The Douglas F4D Skyray (later redesignated F-6 Skyray) is an American carrier-based fighter/interceptor built by the Douglas Aircraft Company. Although it was in service for a relatively short time (1956-1964) and never entered combat, it was the first carrier-launched aircraft to hold the world’s absolute speed record, at 752.943 mph, and was the first United States Navy and United States Marine Corps fighter that could exceed Mach 1 in level flight.

Aircraft Details
& Specifications

Mission: Carrier-based Fighter/Interceptor

Service Dates: 1956-1964

Manufacturer: Douglas Aircraft Company; Santa Monica, CA

Bureau Number: 139177



Length: 45 ft, 8 in 

Wing Span: 33 ft, 6 in 

Height: 13 ft


Max Speed: Mach .94 (627 kts / 722 mph) 

Rate of climb: 21,400 ft/min


Ceiling: 55,500 ft 

Range: 973 nm (1,120 mi) 

Powerplant: 1 × Pratt & Whitney J57-P-2

Thrust: 8,000 lbs (dry), 16,000 lbs (AB)


Guns: 4 × 20mm Colt Mk. 12 cannon, 70 rounds per gun

Missiles: 4 × AIM-9 Sidewinder

Rockets: 76 × 2.75 in rockets

Bombs: 2 × MK-81 2,000 lb GP


External Stations: 7– 1 wing, 6 wing

Total External Load: 4,000 lbs

Crew: Pilot only

It was the last fighter produced by the Douglas Aircraft Company before it merged with McDonnell Aircraft and became McDonnell Douglas.
The Ed Heineman designed Skyray was a wide delta wing design with long, sharply swept, rounded wings based on the designs and research of the German aerodynamicist Alexander Lippisch.
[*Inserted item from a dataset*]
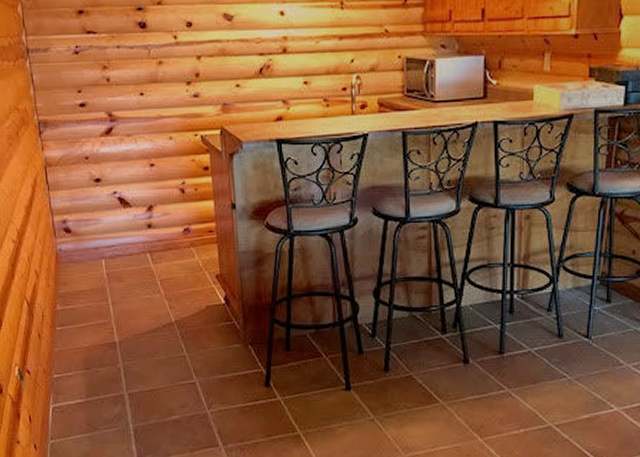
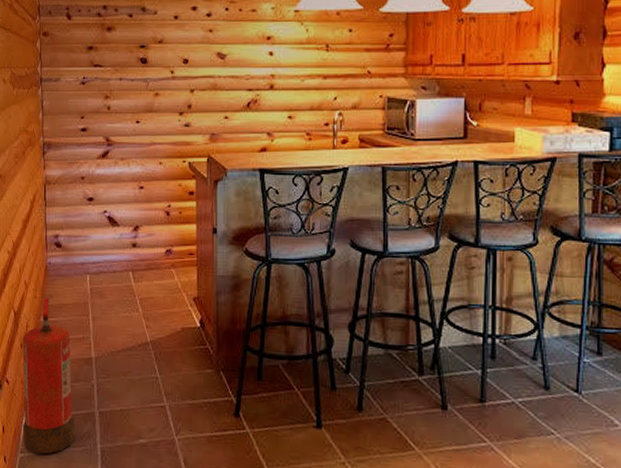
fire extinguisher: none [39,285,105,439] -> present [22,297,75,454]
The design was named for its resemblance to the manta ray. The thick wing roots contained the air intakes feeding a single turbojet engine. Fuel was contained both in the wings and the deep fuselage. Leading edge slats were fitted for increased lift during takeoff and landing, while the trailing edges were mostly elevon control surfaces. Additional pitch trimmers were fitted inboard near the jet exhaust, and were locked upwards on takeoff and landing.
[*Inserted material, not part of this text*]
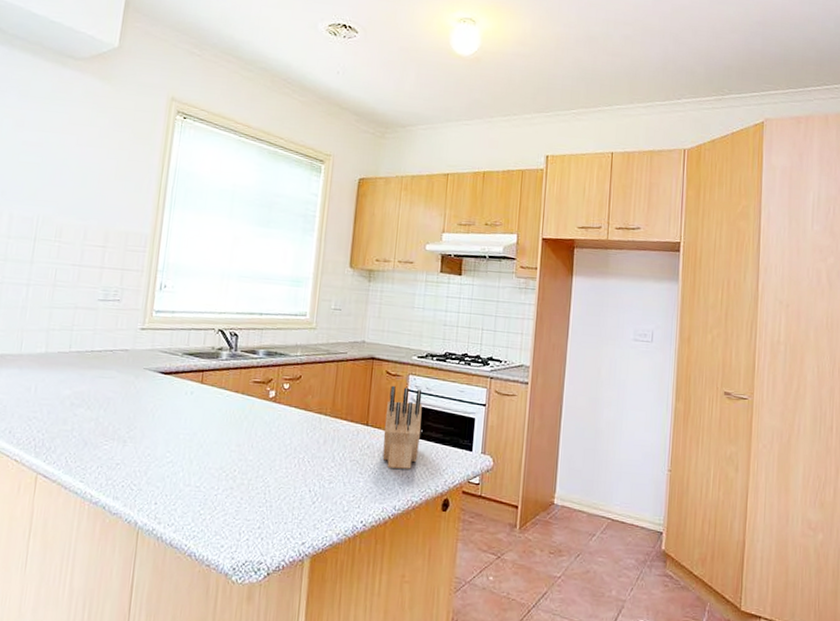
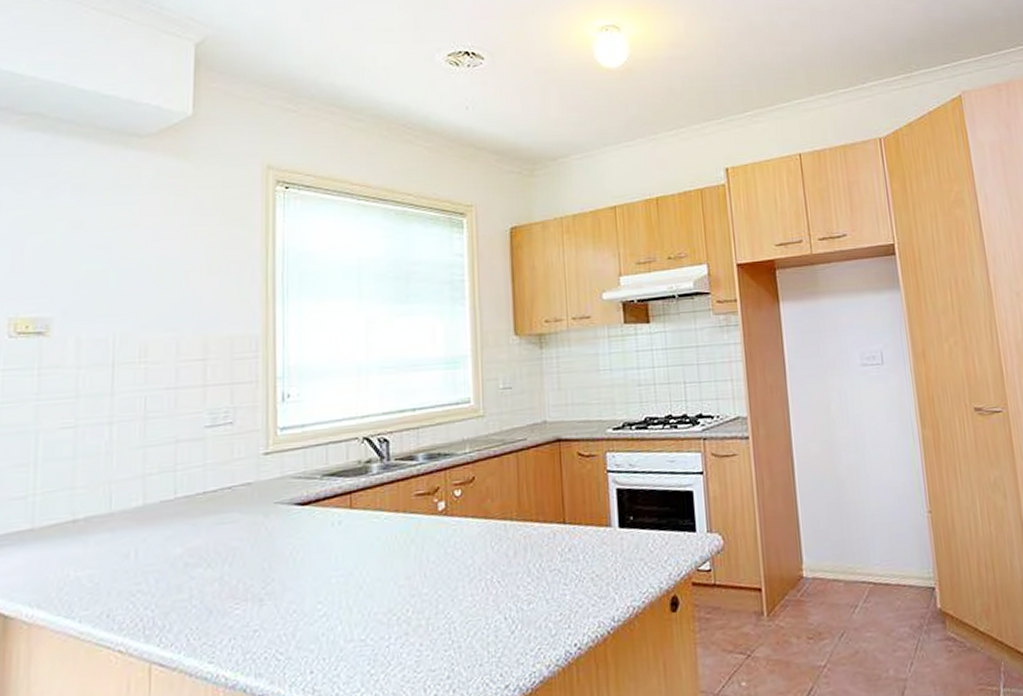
knife block: present [382,385,423,469] -> none [584,468,632,571]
Production aircraft were not delivered until early 1956, while the United States Marine Corps received their first in 1957. In total, 419 F4D-1 (later designated F-6 in the unified designation system) aircraft were produced. The Skyray was designed exclusively for the high-altitude interception role, with a spectacular rate and angle of climb. It set a new time-to-altitude record, flying from a standing start to 49,221 feet (15,003 m) in 2 minutes and 36 seconds, all while flying at a 70° pitch angle. As a dedicated interceptor, the F4D was unsuited to the multi-mission capabilities soon in demand, so it had a short career in Navy and Marine Corps service, the last aircraft being withdrawn from service in 1964.
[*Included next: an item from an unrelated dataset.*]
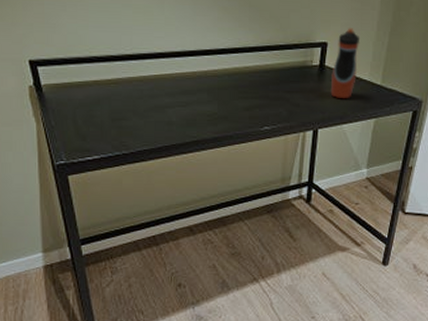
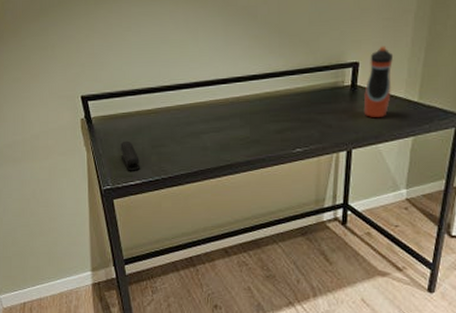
stapler: none [76,112,99,144] -> present [120,141,141,170]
F4D-1 (BuNo 139177) was accepted at Douglas Aircraft’s El Segundo Plant on October 7, 1958. It was flown to NAS Alameda where it was placed on a ship to supplement Marine Fighter Squadron (All Weather) – ONE ONE FIVE (VMF(AW)-115) which was supporting the Formosa Straits Crisis. VMF(AW)-115 along with other MAG-11 units flew missions out of Pingtun North airfield in Taiwan. Once the crisis died down, MAG-11 returned to NAS Atsugi and ‘177 was transferred to the Navy’s VF-141 aboard the USS Ranger (CV-61) during its first WESTPAC cruise. Prior to USS Ranger’s return to Alameda, ‘117 was flown off to NAS Atsugi where it then joined VF-213 aboard USS Lexington (CV-16) for its WESTPAC cruise. It returned with USS Lexington to NAS North Island in December 1959. On February 18, 1960 it was transferred back to the Marine Corps and VMF(AW)-314 where it returned to NAS Atsugi. In September 1960 it was sent to VMF(AW)-513 at MCAS El Toro where it made several deployments to NAS Atsugi with ‘513 and VMF(AW)-542. On June 25, 1963 ‘177 was placed in storage at NAF Litchfield Park, Arizona. It was pulled out of storage on April 2, 1965 and returned to service with Naval Air Test Center’s Research, Test, Development and Evaluation lab at NAS Patuxent River, Maryland. On May 1, 1966 it moved over to the Naval Test Pilot School where it remained until it was struck off charge on November 25, 1969 with 1,744 total airframe hours. It was displayed at the USMC Air/Ground Museum at Quantico, VA in February 1970 before moving to the Flying Leatherneck Aviation Museum. This aircraft is on loan from the National Museum of the Marine Corps.